(Collected data)
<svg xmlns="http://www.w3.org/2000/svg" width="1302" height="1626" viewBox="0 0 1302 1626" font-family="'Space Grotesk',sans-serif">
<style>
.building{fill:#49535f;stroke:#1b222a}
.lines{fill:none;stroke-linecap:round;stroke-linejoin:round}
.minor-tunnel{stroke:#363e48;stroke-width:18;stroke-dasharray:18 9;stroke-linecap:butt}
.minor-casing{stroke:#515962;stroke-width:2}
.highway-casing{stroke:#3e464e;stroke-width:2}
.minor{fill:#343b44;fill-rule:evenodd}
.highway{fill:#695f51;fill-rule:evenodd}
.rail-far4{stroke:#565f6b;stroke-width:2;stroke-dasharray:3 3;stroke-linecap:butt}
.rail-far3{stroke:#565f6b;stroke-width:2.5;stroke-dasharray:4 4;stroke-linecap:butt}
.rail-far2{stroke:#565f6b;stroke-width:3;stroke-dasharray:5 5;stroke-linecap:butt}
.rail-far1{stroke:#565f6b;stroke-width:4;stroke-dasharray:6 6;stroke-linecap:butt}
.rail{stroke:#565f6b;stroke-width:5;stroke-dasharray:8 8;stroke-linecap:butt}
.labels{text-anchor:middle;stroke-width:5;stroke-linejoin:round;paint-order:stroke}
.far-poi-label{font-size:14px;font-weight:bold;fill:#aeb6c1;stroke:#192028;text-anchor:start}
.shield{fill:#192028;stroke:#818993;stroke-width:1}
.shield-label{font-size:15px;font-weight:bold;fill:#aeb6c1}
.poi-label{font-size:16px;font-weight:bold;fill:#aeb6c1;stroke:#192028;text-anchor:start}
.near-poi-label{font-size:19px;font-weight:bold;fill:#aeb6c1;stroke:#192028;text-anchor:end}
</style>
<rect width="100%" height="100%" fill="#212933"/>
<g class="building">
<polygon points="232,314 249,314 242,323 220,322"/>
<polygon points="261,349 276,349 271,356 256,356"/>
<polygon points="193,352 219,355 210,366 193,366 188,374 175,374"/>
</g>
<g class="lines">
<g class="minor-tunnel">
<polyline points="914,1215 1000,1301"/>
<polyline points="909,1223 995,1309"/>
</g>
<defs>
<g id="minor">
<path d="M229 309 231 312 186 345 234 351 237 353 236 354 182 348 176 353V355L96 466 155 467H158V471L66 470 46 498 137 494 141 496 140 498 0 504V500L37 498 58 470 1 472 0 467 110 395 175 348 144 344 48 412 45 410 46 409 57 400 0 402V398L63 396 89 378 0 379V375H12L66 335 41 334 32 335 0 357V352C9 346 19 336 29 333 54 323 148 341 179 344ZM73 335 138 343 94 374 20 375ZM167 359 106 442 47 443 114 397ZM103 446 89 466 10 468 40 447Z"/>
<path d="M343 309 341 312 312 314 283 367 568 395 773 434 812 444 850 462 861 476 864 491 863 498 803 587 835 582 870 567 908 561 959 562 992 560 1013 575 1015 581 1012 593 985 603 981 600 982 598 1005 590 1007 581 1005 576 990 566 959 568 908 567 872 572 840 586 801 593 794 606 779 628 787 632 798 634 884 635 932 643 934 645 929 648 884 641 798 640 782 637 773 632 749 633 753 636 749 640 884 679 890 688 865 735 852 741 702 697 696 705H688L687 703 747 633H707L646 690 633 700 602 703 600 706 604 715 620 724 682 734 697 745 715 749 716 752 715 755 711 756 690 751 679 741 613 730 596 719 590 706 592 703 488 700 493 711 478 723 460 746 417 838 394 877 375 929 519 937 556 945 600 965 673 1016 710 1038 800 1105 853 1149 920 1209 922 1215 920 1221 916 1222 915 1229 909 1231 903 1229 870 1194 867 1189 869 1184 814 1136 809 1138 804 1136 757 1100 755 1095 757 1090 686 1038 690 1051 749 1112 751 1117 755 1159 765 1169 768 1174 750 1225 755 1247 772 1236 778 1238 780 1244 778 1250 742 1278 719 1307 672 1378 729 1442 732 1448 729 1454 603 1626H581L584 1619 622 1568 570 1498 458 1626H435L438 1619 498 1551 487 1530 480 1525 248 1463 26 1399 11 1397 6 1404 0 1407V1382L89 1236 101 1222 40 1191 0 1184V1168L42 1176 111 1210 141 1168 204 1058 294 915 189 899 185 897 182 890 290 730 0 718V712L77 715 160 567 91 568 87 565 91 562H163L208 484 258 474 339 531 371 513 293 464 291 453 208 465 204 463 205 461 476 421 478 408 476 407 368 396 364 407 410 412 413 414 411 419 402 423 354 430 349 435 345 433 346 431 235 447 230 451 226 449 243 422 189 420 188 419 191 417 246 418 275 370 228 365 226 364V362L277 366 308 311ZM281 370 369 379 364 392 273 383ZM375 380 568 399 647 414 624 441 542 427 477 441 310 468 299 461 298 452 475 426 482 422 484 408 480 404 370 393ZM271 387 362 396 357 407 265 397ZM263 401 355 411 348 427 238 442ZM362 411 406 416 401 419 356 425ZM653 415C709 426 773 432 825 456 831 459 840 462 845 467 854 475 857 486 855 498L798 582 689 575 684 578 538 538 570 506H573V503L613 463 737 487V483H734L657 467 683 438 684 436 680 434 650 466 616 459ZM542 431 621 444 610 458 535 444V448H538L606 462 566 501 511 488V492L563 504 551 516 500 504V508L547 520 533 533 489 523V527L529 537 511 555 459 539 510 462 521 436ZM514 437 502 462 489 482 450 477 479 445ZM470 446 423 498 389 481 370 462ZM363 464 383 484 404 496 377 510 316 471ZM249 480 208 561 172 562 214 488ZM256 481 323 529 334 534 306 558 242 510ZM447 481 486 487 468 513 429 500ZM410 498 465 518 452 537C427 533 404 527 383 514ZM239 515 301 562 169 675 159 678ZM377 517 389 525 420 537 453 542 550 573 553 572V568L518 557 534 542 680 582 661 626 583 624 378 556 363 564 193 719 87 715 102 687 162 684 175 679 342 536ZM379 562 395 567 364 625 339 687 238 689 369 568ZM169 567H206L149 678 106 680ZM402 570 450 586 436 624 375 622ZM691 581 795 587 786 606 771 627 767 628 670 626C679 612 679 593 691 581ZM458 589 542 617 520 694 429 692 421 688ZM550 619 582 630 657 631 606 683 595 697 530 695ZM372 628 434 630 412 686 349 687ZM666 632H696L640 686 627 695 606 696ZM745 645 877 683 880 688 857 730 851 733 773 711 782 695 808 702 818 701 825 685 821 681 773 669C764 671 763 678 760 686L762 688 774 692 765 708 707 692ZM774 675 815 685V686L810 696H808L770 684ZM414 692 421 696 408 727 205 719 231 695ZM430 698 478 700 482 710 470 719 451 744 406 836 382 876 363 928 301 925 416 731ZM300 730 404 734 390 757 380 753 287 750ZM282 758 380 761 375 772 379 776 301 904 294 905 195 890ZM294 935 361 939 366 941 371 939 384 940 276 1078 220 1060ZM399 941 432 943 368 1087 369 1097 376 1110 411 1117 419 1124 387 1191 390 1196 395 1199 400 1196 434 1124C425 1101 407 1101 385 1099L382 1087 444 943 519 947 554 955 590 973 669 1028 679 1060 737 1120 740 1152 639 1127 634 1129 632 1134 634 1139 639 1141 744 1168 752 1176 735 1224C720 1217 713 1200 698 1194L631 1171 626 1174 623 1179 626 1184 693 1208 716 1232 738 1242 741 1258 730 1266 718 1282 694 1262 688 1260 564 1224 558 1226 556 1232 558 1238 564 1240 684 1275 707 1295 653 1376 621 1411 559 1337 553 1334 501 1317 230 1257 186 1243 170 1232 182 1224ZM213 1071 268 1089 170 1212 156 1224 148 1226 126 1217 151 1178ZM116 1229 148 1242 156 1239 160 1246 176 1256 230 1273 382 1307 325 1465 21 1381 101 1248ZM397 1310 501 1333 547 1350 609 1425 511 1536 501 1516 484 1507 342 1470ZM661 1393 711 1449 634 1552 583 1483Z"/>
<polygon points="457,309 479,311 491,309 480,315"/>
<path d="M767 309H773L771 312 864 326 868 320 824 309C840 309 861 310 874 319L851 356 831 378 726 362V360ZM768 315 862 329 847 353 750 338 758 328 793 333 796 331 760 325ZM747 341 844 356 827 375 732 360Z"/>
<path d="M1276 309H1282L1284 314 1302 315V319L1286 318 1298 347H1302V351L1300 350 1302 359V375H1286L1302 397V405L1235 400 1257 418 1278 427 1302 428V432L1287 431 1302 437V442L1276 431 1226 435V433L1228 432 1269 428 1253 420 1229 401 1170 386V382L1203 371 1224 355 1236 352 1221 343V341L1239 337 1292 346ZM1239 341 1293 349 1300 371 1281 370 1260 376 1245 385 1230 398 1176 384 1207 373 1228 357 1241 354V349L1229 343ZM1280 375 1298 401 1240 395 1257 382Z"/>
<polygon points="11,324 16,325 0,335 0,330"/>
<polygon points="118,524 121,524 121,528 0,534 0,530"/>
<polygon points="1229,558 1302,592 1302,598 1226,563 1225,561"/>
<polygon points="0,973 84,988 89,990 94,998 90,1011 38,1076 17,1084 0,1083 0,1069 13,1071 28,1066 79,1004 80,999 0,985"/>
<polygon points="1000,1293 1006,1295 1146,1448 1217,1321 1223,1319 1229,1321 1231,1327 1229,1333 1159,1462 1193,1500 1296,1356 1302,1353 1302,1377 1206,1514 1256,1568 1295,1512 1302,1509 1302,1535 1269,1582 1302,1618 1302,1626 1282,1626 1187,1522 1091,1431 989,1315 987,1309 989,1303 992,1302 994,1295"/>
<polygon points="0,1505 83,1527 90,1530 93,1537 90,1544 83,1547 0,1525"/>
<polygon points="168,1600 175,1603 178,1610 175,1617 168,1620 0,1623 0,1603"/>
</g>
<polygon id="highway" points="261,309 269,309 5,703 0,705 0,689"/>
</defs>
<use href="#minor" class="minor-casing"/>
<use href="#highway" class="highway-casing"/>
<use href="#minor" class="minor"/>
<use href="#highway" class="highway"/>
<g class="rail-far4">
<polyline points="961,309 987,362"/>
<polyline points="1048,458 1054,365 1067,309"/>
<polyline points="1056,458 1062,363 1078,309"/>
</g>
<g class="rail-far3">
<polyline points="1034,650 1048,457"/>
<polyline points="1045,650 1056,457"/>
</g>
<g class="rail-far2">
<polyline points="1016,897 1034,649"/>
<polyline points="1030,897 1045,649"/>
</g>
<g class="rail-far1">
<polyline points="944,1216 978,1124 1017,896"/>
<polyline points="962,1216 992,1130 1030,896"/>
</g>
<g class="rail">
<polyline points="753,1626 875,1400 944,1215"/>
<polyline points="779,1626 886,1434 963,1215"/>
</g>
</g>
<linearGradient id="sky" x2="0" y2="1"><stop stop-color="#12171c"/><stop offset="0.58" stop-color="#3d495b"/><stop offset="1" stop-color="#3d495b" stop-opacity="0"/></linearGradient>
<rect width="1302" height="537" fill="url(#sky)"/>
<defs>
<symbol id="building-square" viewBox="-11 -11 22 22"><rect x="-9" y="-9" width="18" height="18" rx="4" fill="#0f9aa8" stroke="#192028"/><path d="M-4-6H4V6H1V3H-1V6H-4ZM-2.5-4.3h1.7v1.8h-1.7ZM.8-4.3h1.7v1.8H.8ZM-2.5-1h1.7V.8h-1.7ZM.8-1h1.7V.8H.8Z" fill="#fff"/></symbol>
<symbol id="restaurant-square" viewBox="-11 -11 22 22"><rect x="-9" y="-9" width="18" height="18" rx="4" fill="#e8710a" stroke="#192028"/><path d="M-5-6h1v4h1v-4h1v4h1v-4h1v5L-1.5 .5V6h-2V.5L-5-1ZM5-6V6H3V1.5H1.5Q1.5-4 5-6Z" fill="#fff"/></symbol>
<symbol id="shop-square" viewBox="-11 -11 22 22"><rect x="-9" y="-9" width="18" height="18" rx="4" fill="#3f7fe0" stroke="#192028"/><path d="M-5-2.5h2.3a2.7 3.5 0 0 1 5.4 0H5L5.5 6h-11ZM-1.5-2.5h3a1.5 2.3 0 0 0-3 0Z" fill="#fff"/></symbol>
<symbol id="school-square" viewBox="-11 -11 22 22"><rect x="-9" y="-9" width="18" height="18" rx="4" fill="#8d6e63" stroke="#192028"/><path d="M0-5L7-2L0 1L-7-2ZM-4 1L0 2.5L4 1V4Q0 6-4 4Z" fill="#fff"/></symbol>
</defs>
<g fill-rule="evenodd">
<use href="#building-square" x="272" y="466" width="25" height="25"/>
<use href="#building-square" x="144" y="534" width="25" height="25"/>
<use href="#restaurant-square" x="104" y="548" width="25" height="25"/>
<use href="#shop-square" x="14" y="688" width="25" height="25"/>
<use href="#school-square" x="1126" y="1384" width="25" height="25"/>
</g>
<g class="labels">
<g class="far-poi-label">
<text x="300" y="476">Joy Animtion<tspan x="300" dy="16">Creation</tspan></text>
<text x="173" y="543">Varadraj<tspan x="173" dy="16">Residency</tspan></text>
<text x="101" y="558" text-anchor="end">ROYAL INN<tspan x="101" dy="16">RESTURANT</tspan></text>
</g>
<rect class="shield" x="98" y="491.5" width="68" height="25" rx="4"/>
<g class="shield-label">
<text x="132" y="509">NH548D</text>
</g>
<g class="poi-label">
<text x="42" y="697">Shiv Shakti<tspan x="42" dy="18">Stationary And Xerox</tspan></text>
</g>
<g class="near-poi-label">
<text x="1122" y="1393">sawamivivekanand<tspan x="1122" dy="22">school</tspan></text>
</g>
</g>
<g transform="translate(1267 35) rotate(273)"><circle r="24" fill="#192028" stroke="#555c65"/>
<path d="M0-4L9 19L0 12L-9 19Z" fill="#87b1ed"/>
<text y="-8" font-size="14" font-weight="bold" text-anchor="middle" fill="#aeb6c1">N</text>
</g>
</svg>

Task details: What is the number of lines in the records holding "middle"? Give the number alone.

Written solution: 2